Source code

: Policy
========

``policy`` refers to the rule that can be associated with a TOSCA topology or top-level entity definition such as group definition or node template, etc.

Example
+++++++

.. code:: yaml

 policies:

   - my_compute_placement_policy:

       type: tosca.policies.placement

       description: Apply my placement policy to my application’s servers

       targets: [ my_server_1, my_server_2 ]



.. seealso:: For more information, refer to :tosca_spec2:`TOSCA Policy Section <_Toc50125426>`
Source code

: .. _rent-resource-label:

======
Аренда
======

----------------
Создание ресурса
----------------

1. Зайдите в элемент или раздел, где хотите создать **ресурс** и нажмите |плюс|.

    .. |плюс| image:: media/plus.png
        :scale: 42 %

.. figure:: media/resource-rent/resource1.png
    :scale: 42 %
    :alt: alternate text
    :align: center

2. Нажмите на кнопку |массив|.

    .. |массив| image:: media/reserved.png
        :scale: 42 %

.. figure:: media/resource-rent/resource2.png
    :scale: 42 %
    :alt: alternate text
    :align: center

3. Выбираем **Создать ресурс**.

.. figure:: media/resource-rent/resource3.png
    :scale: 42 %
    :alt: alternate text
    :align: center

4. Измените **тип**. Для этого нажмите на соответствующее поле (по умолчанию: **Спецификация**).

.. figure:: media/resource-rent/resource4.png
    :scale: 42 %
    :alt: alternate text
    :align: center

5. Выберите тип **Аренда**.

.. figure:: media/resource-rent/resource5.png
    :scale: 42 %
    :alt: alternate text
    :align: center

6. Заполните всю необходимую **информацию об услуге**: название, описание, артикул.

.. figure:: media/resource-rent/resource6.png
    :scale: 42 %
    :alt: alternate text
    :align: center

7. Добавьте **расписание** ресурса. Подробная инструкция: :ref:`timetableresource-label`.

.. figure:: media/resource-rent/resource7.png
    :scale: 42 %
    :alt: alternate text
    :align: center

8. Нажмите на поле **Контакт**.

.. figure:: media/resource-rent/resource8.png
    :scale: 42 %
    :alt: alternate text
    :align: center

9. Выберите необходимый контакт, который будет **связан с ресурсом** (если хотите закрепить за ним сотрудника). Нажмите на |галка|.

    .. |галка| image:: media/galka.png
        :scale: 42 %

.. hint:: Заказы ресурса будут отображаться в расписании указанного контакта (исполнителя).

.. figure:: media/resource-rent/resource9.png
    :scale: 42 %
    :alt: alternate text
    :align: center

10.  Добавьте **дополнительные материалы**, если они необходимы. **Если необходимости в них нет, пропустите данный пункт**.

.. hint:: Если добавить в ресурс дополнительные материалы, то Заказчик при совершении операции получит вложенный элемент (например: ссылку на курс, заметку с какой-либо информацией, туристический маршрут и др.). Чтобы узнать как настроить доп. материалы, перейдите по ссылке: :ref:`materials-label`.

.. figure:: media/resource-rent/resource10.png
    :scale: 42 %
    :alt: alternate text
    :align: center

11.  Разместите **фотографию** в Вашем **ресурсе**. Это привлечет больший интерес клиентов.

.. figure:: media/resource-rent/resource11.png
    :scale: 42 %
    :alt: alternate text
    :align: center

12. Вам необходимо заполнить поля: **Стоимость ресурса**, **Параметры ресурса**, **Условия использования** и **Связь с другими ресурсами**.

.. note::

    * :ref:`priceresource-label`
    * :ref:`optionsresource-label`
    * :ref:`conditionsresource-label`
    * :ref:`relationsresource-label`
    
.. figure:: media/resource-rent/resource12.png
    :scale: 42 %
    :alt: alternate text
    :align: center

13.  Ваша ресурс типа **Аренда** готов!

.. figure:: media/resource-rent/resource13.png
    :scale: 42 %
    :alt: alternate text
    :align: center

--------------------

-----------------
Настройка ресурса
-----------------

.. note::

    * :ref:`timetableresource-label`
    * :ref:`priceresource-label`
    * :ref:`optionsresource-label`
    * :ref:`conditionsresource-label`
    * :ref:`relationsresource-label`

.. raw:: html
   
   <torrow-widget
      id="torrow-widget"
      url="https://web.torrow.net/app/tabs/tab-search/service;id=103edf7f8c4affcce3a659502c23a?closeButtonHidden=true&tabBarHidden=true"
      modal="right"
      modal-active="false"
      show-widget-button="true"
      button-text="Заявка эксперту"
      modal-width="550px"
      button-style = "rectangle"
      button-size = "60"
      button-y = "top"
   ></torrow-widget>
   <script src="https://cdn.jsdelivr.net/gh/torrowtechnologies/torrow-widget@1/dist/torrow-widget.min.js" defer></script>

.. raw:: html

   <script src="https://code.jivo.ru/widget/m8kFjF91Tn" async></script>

▬▬▬

→ PROBLEM REQUIREMENTS
Retype every record above exactly as it stands.

→ ANSWER FOR THE TASK
Source code

: Policy
========

``policy`` refers to the rule that can be associated with a TOSCA topology or top-level entity definition such as group definition or node template, etc.

Example
+++++++

.. code:: yaml

 policies:

   - my_compute_placement_policy:

       type: tosca.policies.placement

       description: Apply my placement policy to my application’s servers

       targets: [ my_server_1, my_server_2 ]



.. seealso:: For more information, refer to :tosca_spec2:`TOSCA Policy Section <_Toc50125426>`
Source code

: .. _rent-resource-label:

======
Аренда
======

----------------
Создание ресурса
----------------

1. Зайдите в элемент или раздел, где хотите создать **ресурс** и нажмите |плюс|.

    .. |плюс| image:: media/plus.png
        :scale: 42 %

.. figure:: media/resource-rent/resource1.png
    :scale: 42 %
    :alt: alternate text
    :align: center

2. Нажмите на кнопку |массив|.

    .. |массив| image:: media/reserved.png
        :scale: 42 %

.. figure:: media/resource-rent/resource2.png
    :scale: 42 %
    :alt: alternate text
    :align: center

3. Выбираем **Создать ресурс**.

.. figure:: media/resource-rent/resource3.png
    :scale: 42 %
    :alt: alternate text
    :align: center

4. Измените **тип**. Для этого нажмите на соответствующее поле (по умолчанию: **Спецификация**).

.. figure:: media/resource-rent/resource4.png
    :scale: 42 %
    :alt: alternate text
    :align: center

5. Выберите тип **Аренда**.

.. figure:: media/resource-rent/resource5.png
    :scale: 42 %
    :alt: alternate text
    :align: center

6. Заполните всю необходимую **информацию об услуге**: название, описание, артикул.

.. figure:: media/resource-rent/resource6.png
    :scale: 42 %
    :alt: alternate text
    :align: center

7. Добавьте **расписание** ресурса. Подробная инструкция: :ref:`timetableresource-label`.

.. figure:: media/resource-rent/resource7.png
    :scale: 42 %
    :alt: alternate text
    :align: center

8. Нажмите на поле **Контакт**.

.. figure:: media/resource-rent/resource8.png
    :scale: 42 %
    :alt: alternate text
    :align: center

9. Выберите необходимый контакт, который будет **связан с ресурсом** (если хотите закрепить за ним сотрудника). Нажмите на |галка|.

    .. |галка| image:: media/galka.png
        :scale: 42 %

.. hint:: Заказы ресурса будут отображаться в расписании указанного контакта (исполнителя).

.. figure:: media/resource-rent/resource9.png
    :scale: 42 %
    :alt: alternate text
    :align: center

10.  Добавьте **дополнительные материалы**, если они необходимы. **Если необходимости в них нет, пропустите данный пункт**.

.. hint:: Если добавить в ресурс дополнительные материалы, то Заказчик при совершении операции получит вложенный элемент (например: ссылку на курс, заметку с какой-либо информацией, туристический маршрут и др.). Чтобы узнать как настроить доп. материалы, перейдите по ссылке: :ref:`materials-label`.

.. figure:: media/resource-rent/resource10.png
    :scale: 42 %
    :alt: alternate text
    :align: center

11.  Разместите **фотографию** в Вашем **ресурсе**. Это привлечет больший интерес клиентов.

.. figure:: media/resource-rent/resource11.png
    :scale: 42 %
    :alt: alternate text
    :align: center

12. Вам необходимо заполнить поля: **Стоимость ресурса**, **Параметры ресурса**, **Условия использования** и **Связь с другими ресурсами**.

.. note::

    * :ref:`priceresource-label`
    * :ref:`optionsresource-label`
    * :ref:`conditionsresource-label`
    * :ref:`relationsresource-label`
    
.. figure:: media/resource-rent/resource12.png
    :scale: 42 %
    :alt: alternate text
    :align: center

13.  Ваша ресурс типа **Аренда** готов!

.. figure:: media/resource-rent/resource13.png
    :scale: 42 %
    :alt: alternate text
    :align: center

--------------------

-----------------
Настройка ресурса
-----------------

.. note::

    * :ref:`timetableresource-label`
    * :ref:`priceresource-label`
    * :ref:`optionsresource-label`
    * :ref:`conditionsresource-label`
    * :ref:`relationsresource-label`

.. raw:: html
   
   <torrow-widget
      id="torrow-widget"
      url="https://web.torrow.net/app/tabs/tab-search/service;id=103edf7f8c4affcce3a659502c23a?closeButtonHidden=true&tabBarHidden=true"
      modal="right"
      modal-active="false"
      show-widget-button="true"
      button-text="Заявка эксперту"
      modal-width="550px"
      button-style = "rectangle"
      button-size = "60"
      button-y = "top"
   ></torrow-widget>
   <script src="https://cdn.jsdelivr.net/gh/torrowtechnologies/torrow-widget@1/dist/torrow-widget.min.js" defer></script>

.. raw:: html

   <script src="https://code.jivo.ru/widget/m8kFjF91Tn" async></script>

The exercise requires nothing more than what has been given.